• _Texte source_

※

M. Christophe Béchu, ministre
…comme le montre la circulaire prise il y a deux semaines par la Première ministre, qui mobilise pleinement les outils existants pour la réalisation des opérations de reconstruction et de réfection des immeubles détruits ou endommagés. Il est cependant impératif d’aller plus loin pour faciliter la reconstruction. Tel est l’objet des trois articles du projet de loi, qui autorisent le Gouvernement à prendre, par voie d’ordonnances, les mesures nécessaires.
En ce qui concerne, tout d’abord, la reconstruction à l’identique, elle est juridiquement possible aujourd’hui à condition qu’aucune adaptation du bâtiment ne soit envisagée pour des raisons de sécurité ou d’exigence environnementale. Nous devons donc faire en sorte que les nouveaux impératifs de sécurité et les nouvelles normes environnementales soient pris en compte dans la loi pour toute reconstruction à l’identique.
De même, nous proposons d’autoriser le commencement des travaux préparatoires, tels que les démolitions, le terrassement ou l’installation du chantier, alors même que la délivrance d’autorisation est en cours d’instruction. Cela permettra de gagner un temps précieux. Il faut également accélérer les procédures d’autorisation administrative, ce qui ne revient pas à supprimer les instructions, mais à les donner dans un temps restreint – en somme, il faut préserver les équilibres tout en favorisant la reconstruction. L’objectif est par ailleurs de faciliter la reconstruction du bâti public, ce qui passe par la facilitation des marchés publics de travaux en dérogeant aux obligations de publicité préalable et en permettant un usage plus étendu des marchés de conception-réalisation.

※

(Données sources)
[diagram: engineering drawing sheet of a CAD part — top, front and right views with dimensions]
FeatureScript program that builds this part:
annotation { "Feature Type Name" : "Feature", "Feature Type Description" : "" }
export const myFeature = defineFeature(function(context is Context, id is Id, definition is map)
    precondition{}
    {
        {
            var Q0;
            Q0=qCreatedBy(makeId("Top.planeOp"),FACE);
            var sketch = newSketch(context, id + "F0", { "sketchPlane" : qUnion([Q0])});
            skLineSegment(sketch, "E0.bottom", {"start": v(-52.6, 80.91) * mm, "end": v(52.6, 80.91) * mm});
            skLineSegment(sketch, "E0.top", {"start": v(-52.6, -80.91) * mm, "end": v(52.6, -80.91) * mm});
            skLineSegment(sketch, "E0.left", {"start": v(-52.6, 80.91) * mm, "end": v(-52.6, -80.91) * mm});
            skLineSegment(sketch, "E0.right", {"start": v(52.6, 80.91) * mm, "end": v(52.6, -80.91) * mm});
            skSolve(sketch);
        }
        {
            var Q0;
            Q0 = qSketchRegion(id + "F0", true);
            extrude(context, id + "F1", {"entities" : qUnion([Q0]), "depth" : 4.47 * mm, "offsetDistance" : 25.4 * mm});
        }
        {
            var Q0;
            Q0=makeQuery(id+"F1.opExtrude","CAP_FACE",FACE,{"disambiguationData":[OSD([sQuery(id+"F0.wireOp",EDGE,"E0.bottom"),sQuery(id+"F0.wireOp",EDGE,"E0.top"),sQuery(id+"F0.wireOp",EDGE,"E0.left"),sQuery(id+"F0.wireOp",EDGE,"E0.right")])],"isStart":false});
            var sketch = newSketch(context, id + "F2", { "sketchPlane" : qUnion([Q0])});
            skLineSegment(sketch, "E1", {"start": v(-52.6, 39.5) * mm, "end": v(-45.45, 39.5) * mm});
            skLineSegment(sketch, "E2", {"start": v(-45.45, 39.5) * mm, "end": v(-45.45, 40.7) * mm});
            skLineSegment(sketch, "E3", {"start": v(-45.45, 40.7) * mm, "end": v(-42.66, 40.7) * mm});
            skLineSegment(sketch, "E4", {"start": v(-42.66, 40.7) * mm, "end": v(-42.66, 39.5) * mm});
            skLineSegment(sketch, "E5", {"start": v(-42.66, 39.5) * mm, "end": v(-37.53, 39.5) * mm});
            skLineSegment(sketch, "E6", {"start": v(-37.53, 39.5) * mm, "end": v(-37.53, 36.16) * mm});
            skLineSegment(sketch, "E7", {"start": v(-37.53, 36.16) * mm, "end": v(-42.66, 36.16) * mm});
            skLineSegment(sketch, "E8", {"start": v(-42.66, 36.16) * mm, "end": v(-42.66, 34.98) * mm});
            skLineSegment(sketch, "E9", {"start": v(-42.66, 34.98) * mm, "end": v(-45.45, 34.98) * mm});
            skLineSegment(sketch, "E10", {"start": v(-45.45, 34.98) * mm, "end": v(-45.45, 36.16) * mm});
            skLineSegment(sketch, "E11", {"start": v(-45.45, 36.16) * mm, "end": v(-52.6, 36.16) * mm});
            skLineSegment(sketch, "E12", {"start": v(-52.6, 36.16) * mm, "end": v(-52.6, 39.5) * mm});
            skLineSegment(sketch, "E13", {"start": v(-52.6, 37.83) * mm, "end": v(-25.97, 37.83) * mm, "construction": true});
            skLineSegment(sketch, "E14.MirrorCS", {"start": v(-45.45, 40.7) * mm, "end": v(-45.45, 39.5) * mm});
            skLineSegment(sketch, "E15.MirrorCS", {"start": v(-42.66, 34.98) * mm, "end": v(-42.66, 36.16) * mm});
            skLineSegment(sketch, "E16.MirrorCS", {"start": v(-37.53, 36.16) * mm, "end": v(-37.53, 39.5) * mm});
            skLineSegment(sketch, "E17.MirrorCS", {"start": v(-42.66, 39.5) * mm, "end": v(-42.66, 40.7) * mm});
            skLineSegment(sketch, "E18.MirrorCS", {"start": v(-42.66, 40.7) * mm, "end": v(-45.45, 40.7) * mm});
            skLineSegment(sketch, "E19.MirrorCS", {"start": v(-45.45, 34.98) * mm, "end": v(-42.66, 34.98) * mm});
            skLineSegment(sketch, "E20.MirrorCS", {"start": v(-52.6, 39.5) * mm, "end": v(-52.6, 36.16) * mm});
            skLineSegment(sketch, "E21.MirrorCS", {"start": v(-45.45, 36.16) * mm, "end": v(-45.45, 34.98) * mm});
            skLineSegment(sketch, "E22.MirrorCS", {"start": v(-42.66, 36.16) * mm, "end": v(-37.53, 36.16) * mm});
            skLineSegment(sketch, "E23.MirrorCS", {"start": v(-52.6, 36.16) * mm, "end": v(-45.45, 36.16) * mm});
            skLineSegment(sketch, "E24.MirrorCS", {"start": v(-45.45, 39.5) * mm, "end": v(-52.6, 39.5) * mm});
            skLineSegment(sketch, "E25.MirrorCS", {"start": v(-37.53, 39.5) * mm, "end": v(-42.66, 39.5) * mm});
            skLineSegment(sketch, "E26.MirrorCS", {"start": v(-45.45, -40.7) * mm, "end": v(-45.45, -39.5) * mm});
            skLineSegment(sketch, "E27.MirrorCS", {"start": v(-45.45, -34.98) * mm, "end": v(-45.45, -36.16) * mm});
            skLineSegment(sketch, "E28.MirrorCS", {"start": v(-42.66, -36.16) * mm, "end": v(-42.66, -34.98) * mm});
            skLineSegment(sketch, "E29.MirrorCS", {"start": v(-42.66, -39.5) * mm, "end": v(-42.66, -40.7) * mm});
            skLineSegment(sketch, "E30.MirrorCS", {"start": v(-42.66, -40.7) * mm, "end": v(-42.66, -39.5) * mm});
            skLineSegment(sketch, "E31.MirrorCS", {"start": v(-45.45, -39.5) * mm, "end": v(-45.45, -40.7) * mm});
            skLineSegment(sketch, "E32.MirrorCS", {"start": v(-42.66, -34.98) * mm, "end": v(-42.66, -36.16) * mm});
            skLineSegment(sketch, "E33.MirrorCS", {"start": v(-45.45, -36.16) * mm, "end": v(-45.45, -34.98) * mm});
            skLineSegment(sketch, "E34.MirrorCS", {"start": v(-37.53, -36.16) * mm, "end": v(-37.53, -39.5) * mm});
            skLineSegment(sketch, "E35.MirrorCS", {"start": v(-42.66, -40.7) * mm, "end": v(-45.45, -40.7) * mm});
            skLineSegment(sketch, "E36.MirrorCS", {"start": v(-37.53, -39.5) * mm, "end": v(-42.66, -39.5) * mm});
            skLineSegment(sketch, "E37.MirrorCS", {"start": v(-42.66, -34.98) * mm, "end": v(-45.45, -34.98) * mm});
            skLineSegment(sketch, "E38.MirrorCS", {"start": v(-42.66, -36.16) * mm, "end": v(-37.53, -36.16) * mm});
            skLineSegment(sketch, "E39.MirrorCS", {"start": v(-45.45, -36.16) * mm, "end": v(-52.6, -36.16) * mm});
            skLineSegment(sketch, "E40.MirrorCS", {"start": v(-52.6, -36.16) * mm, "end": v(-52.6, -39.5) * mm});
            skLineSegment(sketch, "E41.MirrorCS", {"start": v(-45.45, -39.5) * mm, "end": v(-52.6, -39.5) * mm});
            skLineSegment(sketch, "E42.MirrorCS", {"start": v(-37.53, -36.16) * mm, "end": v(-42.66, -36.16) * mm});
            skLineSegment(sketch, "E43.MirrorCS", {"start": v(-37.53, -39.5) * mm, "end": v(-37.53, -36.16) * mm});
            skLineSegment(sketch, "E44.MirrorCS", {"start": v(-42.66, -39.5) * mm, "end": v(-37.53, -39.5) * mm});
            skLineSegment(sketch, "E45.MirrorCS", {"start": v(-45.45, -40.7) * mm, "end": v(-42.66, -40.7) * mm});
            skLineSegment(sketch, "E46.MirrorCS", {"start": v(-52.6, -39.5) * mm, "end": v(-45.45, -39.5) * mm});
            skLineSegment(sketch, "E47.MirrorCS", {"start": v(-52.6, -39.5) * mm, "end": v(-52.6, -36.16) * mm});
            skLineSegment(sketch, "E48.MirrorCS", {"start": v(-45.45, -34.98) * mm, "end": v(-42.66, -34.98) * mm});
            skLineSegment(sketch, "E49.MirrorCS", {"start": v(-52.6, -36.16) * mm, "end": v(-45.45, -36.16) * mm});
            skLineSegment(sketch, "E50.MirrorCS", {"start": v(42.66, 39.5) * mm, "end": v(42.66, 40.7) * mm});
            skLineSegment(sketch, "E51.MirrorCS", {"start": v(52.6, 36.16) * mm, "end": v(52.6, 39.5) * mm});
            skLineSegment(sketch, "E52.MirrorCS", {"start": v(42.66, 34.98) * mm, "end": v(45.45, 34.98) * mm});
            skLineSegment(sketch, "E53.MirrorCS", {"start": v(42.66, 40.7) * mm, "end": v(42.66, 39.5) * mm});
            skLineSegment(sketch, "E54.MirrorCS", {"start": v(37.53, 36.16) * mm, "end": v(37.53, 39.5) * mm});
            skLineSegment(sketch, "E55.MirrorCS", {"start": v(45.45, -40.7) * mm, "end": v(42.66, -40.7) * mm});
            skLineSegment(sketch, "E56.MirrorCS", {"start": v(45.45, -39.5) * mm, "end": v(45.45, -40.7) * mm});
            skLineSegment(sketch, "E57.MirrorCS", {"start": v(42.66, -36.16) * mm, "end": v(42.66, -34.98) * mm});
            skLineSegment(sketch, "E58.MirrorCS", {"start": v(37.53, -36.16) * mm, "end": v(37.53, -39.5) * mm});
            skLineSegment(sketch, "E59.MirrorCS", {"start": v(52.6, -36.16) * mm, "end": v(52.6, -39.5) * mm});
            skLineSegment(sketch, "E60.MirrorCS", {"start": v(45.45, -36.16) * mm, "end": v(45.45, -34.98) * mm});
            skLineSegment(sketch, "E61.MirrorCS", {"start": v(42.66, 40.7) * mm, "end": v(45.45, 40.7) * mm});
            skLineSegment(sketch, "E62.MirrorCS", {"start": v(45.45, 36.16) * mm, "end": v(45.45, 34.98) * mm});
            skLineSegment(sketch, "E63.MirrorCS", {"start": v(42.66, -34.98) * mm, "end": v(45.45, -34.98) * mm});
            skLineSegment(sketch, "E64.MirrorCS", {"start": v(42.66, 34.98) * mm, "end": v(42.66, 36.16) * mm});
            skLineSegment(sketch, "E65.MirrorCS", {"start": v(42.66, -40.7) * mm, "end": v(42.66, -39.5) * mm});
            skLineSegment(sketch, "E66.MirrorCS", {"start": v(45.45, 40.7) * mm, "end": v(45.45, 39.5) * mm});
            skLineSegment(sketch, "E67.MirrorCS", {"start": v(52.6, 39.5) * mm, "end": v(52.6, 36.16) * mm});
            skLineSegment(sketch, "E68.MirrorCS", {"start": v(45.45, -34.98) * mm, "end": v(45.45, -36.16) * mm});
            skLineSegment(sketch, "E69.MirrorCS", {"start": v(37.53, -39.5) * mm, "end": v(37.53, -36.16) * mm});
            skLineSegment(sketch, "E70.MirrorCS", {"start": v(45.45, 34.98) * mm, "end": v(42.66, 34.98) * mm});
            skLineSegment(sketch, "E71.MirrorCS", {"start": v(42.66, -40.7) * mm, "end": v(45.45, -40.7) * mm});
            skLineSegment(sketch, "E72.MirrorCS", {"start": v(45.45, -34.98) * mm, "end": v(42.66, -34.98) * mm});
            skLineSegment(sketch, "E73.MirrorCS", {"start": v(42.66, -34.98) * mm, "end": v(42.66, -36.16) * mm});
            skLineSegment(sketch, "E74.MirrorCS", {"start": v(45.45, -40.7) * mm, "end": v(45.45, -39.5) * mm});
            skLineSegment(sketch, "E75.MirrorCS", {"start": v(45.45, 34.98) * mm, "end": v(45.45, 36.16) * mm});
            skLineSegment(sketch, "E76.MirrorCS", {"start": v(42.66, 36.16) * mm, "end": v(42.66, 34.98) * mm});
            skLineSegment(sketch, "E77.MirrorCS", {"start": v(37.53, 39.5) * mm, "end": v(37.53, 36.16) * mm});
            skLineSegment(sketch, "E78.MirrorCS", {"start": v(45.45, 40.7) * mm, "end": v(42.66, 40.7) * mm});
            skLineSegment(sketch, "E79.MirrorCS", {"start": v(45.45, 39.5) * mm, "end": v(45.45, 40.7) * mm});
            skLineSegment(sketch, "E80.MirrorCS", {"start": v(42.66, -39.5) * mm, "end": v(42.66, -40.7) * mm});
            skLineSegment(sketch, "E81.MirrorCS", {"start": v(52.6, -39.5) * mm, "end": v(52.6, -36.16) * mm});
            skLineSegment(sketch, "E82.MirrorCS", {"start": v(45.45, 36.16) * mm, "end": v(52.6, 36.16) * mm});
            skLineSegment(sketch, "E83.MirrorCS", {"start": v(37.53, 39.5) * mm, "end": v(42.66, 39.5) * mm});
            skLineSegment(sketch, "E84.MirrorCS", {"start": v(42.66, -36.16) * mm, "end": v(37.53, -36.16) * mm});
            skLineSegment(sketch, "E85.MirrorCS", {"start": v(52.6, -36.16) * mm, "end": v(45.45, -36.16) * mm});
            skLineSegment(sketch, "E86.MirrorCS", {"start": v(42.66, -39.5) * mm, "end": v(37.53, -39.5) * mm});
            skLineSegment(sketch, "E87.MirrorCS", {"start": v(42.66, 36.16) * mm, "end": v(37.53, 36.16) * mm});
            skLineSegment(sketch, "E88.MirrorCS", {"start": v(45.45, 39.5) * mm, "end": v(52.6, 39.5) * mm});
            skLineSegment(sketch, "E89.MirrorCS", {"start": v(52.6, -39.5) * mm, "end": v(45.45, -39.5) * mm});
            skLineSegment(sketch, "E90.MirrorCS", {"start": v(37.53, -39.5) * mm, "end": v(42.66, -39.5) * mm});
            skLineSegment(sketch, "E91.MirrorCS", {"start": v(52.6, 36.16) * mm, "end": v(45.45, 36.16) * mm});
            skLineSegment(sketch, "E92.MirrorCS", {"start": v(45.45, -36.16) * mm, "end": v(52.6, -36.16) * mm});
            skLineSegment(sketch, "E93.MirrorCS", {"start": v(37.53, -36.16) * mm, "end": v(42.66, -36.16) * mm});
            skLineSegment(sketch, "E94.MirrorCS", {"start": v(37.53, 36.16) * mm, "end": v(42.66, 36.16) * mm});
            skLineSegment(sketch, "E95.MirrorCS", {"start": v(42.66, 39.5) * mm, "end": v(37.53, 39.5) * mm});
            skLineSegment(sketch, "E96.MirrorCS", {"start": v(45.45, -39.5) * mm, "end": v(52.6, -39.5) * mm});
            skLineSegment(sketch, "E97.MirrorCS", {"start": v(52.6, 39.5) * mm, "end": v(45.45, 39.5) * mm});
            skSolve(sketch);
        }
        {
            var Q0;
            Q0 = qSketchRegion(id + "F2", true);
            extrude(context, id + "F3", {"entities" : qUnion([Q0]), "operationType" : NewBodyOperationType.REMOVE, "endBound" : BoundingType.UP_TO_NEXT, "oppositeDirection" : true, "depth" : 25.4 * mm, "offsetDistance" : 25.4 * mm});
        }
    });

※

• _Série d'exercices_
a – D'après le texte sur la reconstruction, combien d'articles compte le projet de loi ?
b – Poursuivez, s'il vous plaît, le texte sur la reconstruction à partir de sa dernière phrase.

• _Vos réponses_
a – Le projet de loi compte trois articles.

b –
En ce qui concerne le financement des travaux, nous proposons de rendre possible la mobilisation du fonds de compensation pour la TVA (FCTVA) pour les collectivités et leurs groupements dès l’année de son versement, mais aussi de déroger à la règle d’une participation minimum de 20 % des collectivités maîtres d’œuvre et de supprimer le plafond des fonds de concours versés par les intercommunalités afin de leur permettre d’accompagner les collectivités concernées.
Certains, sans doute, s’interrogeront sur l’étendue de ces dérogations.
M. Pierre Cordier
Personne !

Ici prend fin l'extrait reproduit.